Sur scène, la rockeuse Patti Smith et le pape de la musique répétitive Philip Glass, pour une lecture musicale de l'œuvre du membre fondateur de la beat generation.
A première vue, il semble que Patti Smith et Philip Glass, pourtant tous deux musiciens, n'aient pas grand-chose en commun. D'un côté la poétesse instinctive, de l'autre le génie cérébral de la musique répétitive. Outre le rock (Glass étant aussi connu pour ses travaux sur et avec David Bowie et Brian Eno), ils ont pourtant un point commun de taille : l'influence exercée sur eux par l'œuvre du poète Allen Ginsberg, auteur avec le poème Howl (1956) du manifeste poétique de la génération beatnik. Smith parce qu'elle a toujours œuvré dans l'ombre des grands poètes vagabonds incubateurs de l'esprit rock, de Rimbaud à la beat generation. Glass parce qu'il a joué souvent avec Ginsberg, accompagnant ses lectures au piano et concevant avec lui l'opéra Hydrogen Jukebox. Les deux veillèrent sur son lit de mort celui qui était devenu leur ami, emporté par un cancer du foie. Assez logiquement, ils revisitent aujourd'hui son œuvre.

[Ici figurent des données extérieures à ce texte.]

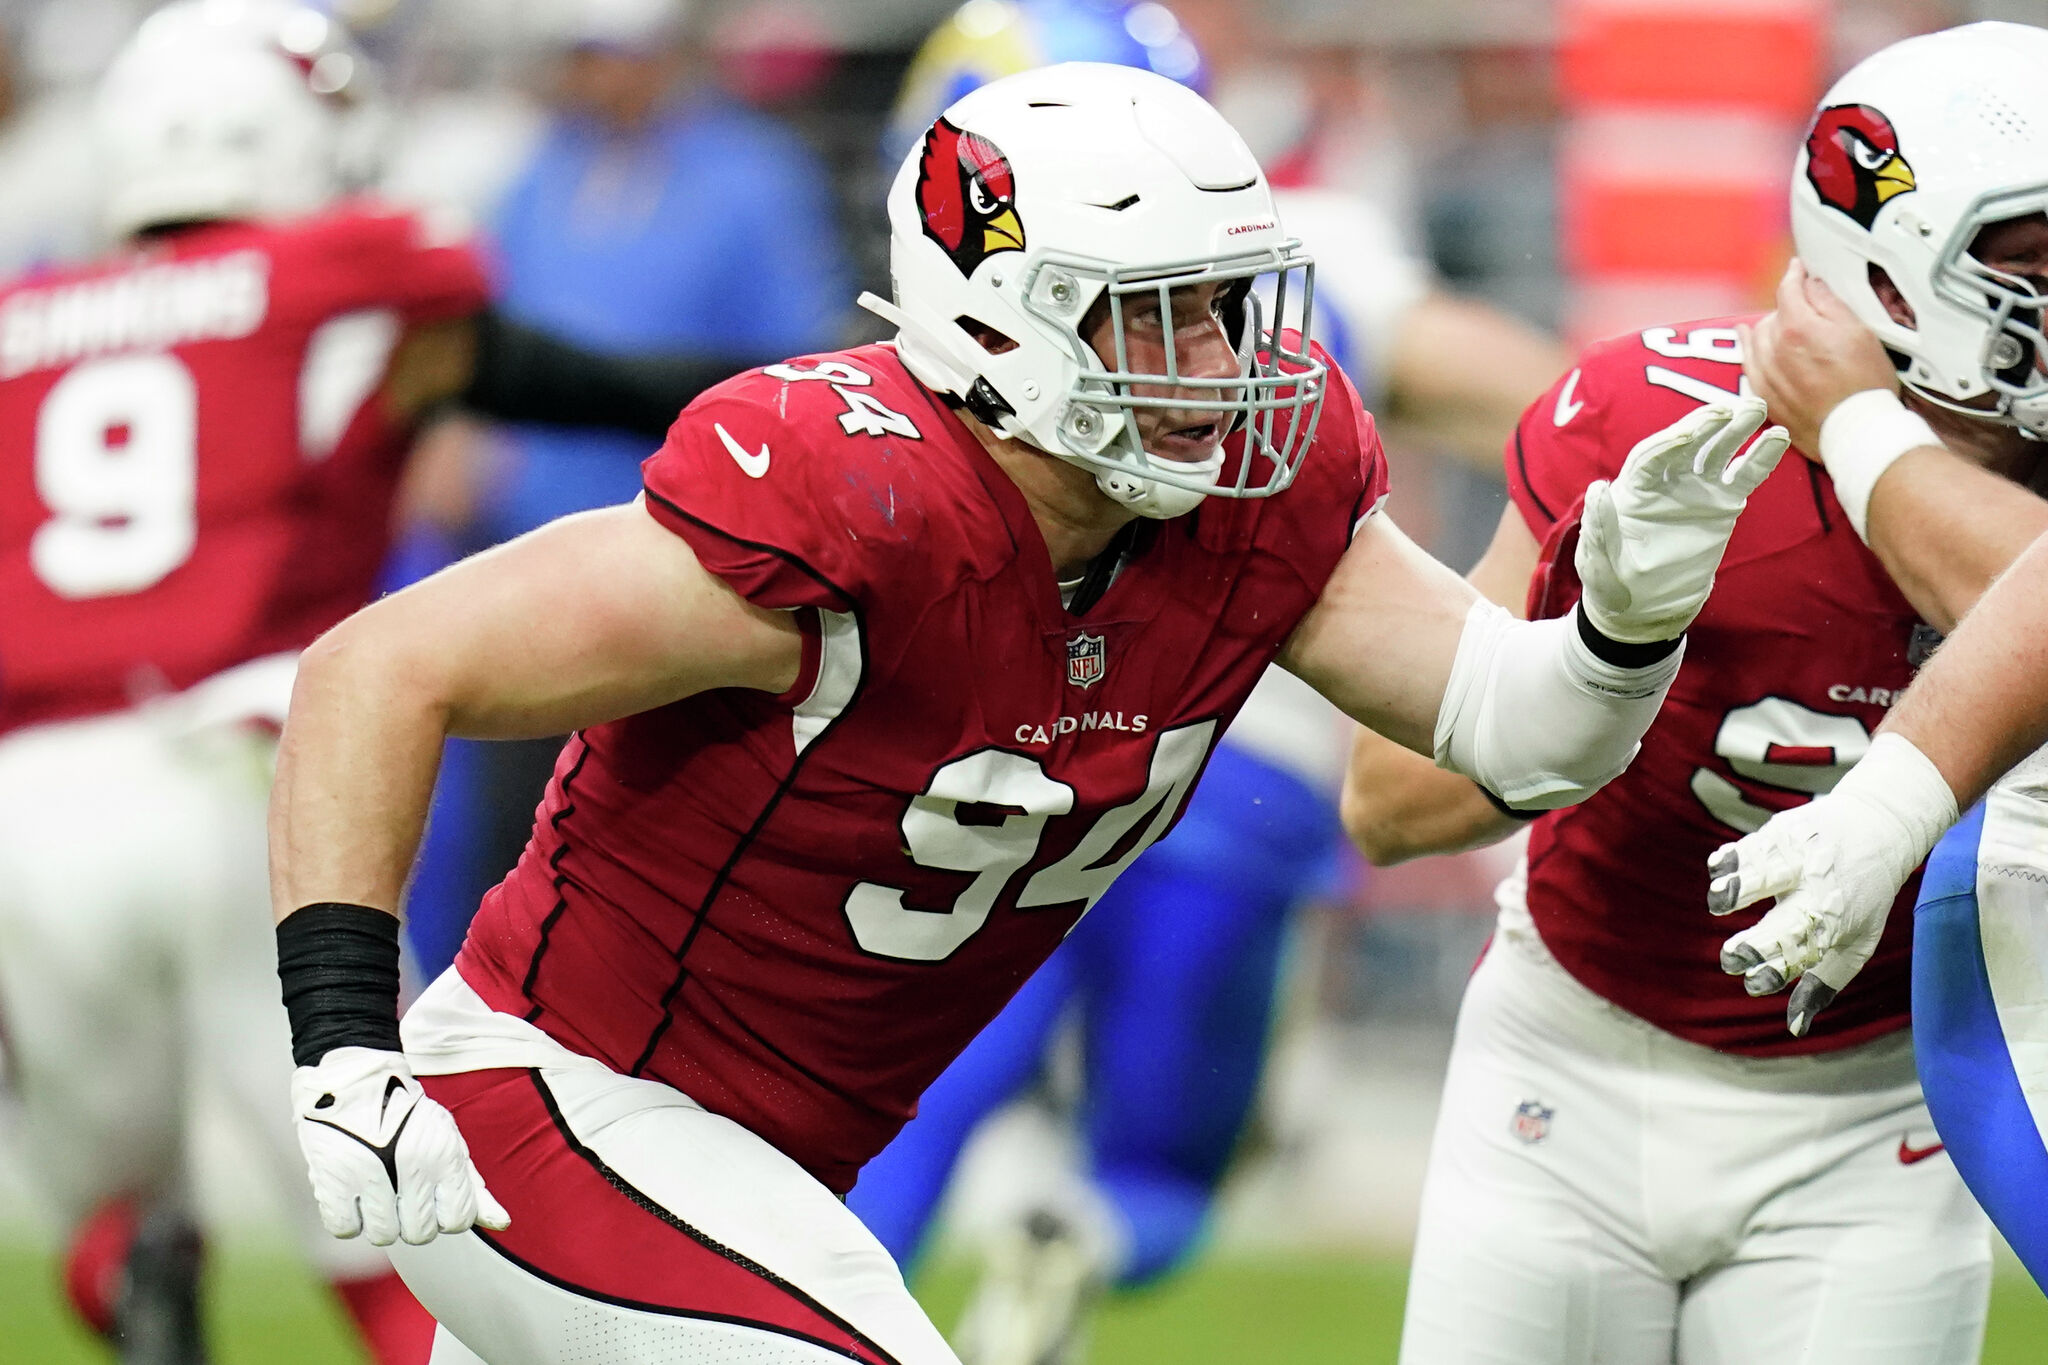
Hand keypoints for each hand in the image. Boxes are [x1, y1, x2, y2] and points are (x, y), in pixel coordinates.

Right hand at [291, 1047, 508, 1246]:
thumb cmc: (408, 1120)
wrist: (355, 1079)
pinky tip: (352, 1192)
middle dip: (411, 1220)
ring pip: (383, 1236)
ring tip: (376, 1189)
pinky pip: (346, 1228)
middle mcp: (410, 1163)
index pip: (458, 1220)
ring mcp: (369, 1171)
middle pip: (420, 1234)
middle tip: (401, 1192)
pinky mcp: (331, 1177)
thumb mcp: (448, 1143)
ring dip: (379, 1220)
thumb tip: (503, 1225)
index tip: (432, 1198)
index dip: (444, 1216)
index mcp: (444, 1154)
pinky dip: (348, 1217)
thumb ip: (473, 1187)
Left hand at [1576, 398, 1787, 643]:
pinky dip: (1760, 457)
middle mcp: (1665, 482)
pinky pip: (1745, 475)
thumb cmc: (1614, 585)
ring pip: (1717, 451)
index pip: (1650, 457)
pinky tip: (1778, 438)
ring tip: (1757, 408)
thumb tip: (1598, 488)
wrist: (1647, 608)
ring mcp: (1696, 489)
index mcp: (1632, 490)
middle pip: (1686, 444)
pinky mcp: (1723, 503)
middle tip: (1728, 409)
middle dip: (1705, 425)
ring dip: (1736, 428)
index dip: (1667, 444)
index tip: (1687, 436)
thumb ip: (1600, 529)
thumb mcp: (1598, 564)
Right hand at [1709, 732, 1956, 1036]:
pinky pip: (1752, 844)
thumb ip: (1822, 984)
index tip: (1751, 983)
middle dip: (1757, 944)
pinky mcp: (1784, 829)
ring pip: (1766, 874)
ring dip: (1738, 888)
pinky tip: (1719, 870)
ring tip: (1718, 902)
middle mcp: (1820, 890)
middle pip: (1787, 921)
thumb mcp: (1854, 944)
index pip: (1803, 954)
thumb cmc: (1861, 897)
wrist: (1879, 826)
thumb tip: (1795, 1028)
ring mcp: (1801, 858)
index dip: (1775, 972)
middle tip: (1729, 959)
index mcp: (1836, 922)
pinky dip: (1732, 858)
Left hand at [1739, 260, 1897, 458]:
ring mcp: (1765, 376)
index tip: (1798, 269)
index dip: (1794, 275)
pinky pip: (1748, 366)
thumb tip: (1813, 284)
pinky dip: (1748, 350)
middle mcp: (1774, 351)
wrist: (1856, 432)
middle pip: (1772, 315)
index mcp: (1798, 329)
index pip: (1788, 290)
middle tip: (1802, 304)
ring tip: (1775, 320)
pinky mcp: (1764, 398)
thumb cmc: (1865, 386)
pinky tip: (1747, 342)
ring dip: (1767, 326)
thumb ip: (1831, 304)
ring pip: (1756, 339)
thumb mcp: (1860, 333)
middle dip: (1786, 305)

C'est un an après le décès du poète en 1997 que Smith et Glass ont commencé à façonner ce spectacle, baptisé Footnote to Howl et conçu comme un hommage. A Ginsberg bien sûr, mais aussi au rapport intime, quasi physique, que celui-ci a toujours entretenu avec l'œuvre poétique. C'est que l'œuvre de Ginsberg, à commencer par Howl, son mythique et scandaleux point de départ, a contribué à révolutionner en la désenclavant le geste poétique : œuvre de l'oralité davantage que de l'écrit, dans l'usage des mots, le recours à l'obscénité et la prosodie psychotrope. Une poésie faite pour être dite et ressentie (Ginsberg a beaucoup expérimenté le rapport de la poésie au LSD et autres drogues de la perception) avant d'être lue. Les lectures de Ginsberg lui-même, devant des parterres de beatniks, d'universitaires, puis de hippies enamourés, étaient bien plus prenantes que le simple agencement des mots sur une page trop plate pour eux. La voix du poète, grave et transcendantale, y était pour beaucoup, son débit quasi orgasmique également. Interprète de talent, Patti Smith, sait rendre dans une approche très différente, leur saveur et leur musicalité aux textes de Ginsberg. La musique de Glass, elle, lui injecte la dose d'hypnose nécessaire à l'apparition d'une douce transe qui accompagne la rythmique inégalable des textes de Ginsberg. Dans le premier vers de Howl, Ginsberg supposait que les plus grands esprits de sa génération seraient détruits par la folie*. Les générations qui ont survécu à Ginsberg montrent que la folie du poète de Newark est, elle, toujours bien vivante.
*"I saw the best minds of my generation destroyed by madness, starving hysterical naked (...) ". Howl (1956).
Hommage à Allen Ginsberg : Footnote to Howl - The Poet Speaks, par Patti Smith et Philip Glass. Mardi 30 juin au théâtre antique de Fourvière, Lyon 5e. 04 72 32 00 00.